À Foix, aucun parking ne dépasse cette capacité. Mais, pour le maire, la question s’inscrit dans une difficulté plus large, celle du stationnement dans le centre historique.
« Cela s’inscrit dans le problème global auquel nous faisons face. Aujourd’hui, nous sommes bloqués sur la création de places de parking, surtout dans le centre-ville ancien, à cause de cette législation, mais aussi par l’ABF (Architecte des bâtiments de France) », détaille l’élu. « Nous ne pouvons pas en mettre où l’on veut », poursuit-il.

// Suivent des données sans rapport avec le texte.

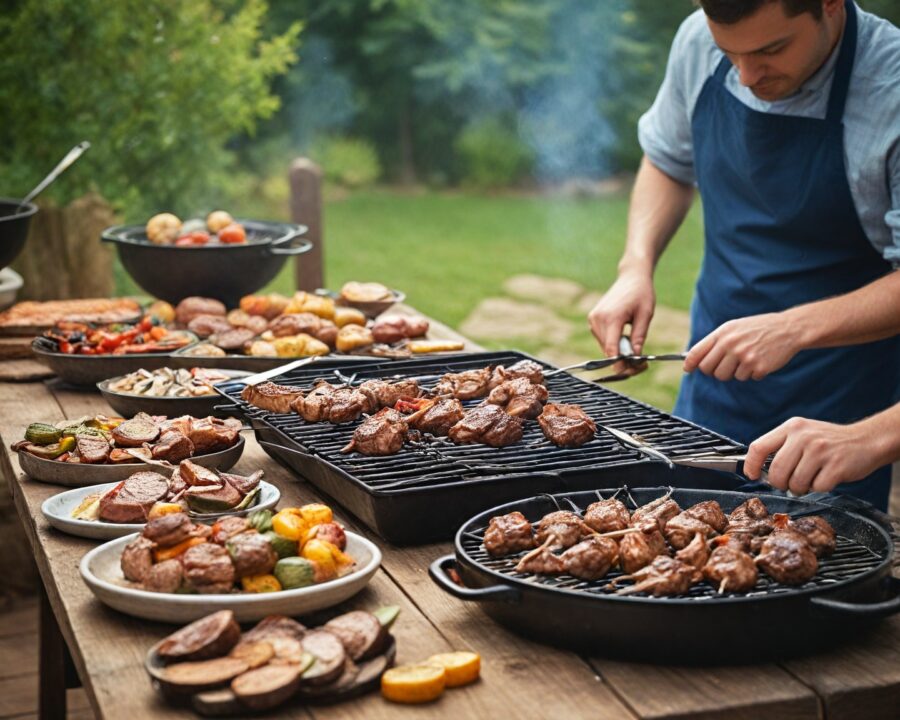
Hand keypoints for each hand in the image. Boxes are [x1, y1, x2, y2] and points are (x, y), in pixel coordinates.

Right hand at [588, 270, 655, 356]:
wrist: (631, 277)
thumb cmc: (641, 294)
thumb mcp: (646, 315)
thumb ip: (639, 337)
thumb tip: (635, 357)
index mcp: (611, 317)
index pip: (611, 349)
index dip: (620, 363)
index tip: (632, 371)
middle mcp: (598, 319)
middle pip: (608, 351)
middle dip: (623, 361)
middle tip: (642, 364)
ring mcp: (593, 319)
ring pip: (605, 347)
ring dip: (618, 353)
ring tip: (636, 350)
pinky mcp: (593, 320)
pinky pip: (603, 340)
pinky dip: (614, 344)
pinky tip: (625, 339)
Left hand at [683, 312, 800, 380]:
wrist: (788, 328)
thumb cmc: (757, 328)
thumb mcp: (734, 328)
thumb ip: (715, 341)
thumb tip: (693, 359)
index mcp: (723, 333)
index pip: (697, 352)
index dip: (690, 363)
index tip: (687, 369)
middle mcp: (731, 345)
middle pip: (708, 370)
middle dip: (714, 370)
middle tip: (726, 364)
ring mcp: (744, 357)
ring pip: (726, 377)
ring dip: (734, 372)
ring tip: (746, 359)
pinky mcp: (758, 367)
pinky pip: (746, 378)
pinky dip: (752, 373)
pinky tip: (760, 360)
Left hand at [744, 417, 878, 494]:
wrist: (867, 439)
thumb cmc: (830, 441)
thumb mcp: (803, 433)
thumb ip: (782, 446)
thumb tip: (758, 469)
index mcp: (792, 427)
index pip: (758, 447)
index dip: (751, 465)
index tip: (752, 475)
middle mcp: (803, 436)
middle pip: (776, 471)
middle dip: (779, 483)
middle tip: (787, 483)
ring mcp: (820, 451)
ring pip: (795, 482)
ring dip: (800, 487)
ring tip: (810, 478)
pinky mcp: (836, 466)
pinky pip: (817, 487)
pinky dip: (819, 488)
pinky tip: (826, 478)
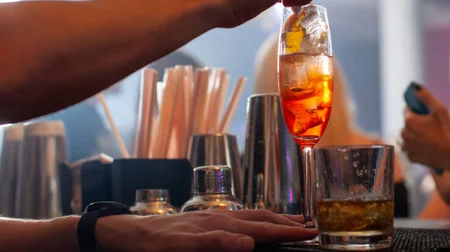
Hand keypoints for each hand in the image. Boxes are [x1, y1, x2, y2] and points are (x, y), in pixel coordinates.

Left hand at [96, 210, 317, 251]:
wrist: (127, 233)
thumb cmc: (152, 243)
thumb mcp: (180, 247)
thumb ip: (214, 242)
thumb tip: (247, 242)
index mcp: (219, 224)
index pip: (261, 228)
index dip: (286, 231)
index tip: (309, 231)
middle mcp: (220, 217)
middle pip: (261, 219)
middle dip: (286, 223)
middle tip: (309, 226)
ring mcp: (213, 217)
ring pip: (252, 216)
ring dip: (273, 219)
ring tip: (291, 219)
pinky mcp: (205, 221)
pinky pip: (239, 218)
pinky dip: (255, 220)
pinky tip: (255, 223)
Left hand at [400, 85, 449, 168]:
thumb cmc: (447, 131)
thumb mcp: (440, 110)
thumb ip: (427, 97)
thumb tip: (417, 89)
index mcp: (409, 120)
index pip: (407, 109)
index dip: (416, 109)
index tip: (425, 113)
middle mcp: (404, 133)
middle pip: (407, 123)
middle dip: (416, 123)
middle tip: (431, 126)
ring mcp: (406, 146)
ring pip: (408, 136)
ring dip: (414, 135)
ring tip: (430, 138)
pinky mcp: (410, 157)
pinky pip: (411, 148)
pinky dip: (416, 147)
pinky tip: (428, 147)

À cette contrainte s’ajoute celle des comportements. Le maire dénonce les automobilistes qui occupent illégalement les emplacements réservés. « Beaucoup de personnes se garent sur des stationnements PMR sans avoir la carte, ou utilisent celle de leur proche pour s’y stationner. Devant la pharmacie du château, c’est souvent le cas. La police y passe trois fois par jour, aligne autant, mais ça ne change rien. »
De nouvelles places annoncées ?
La situation pourrait néanmoins évoluer. Plusieurs nouveaux emplacements sont envisagés à l’occasion de futurs aménagements. « Nous en aurons quelques-unes ici », annonce Jérôme Matéos à propos de la place Parmentier, où la résidence d’autonomie est actuellement réaménagée. Le maire envisage également une nouvelle place PMR place du Commandant-Robert. « Il faudrait aussi en créer une, je pense », conclut-il.
Pour les usagers concernés, l’enjeu dépasse largement une simple question de stationnement : quelques places supplémentaires peuvent déterminer leur capacité à continuer à fréquenter le centre-ville en toute autonomie.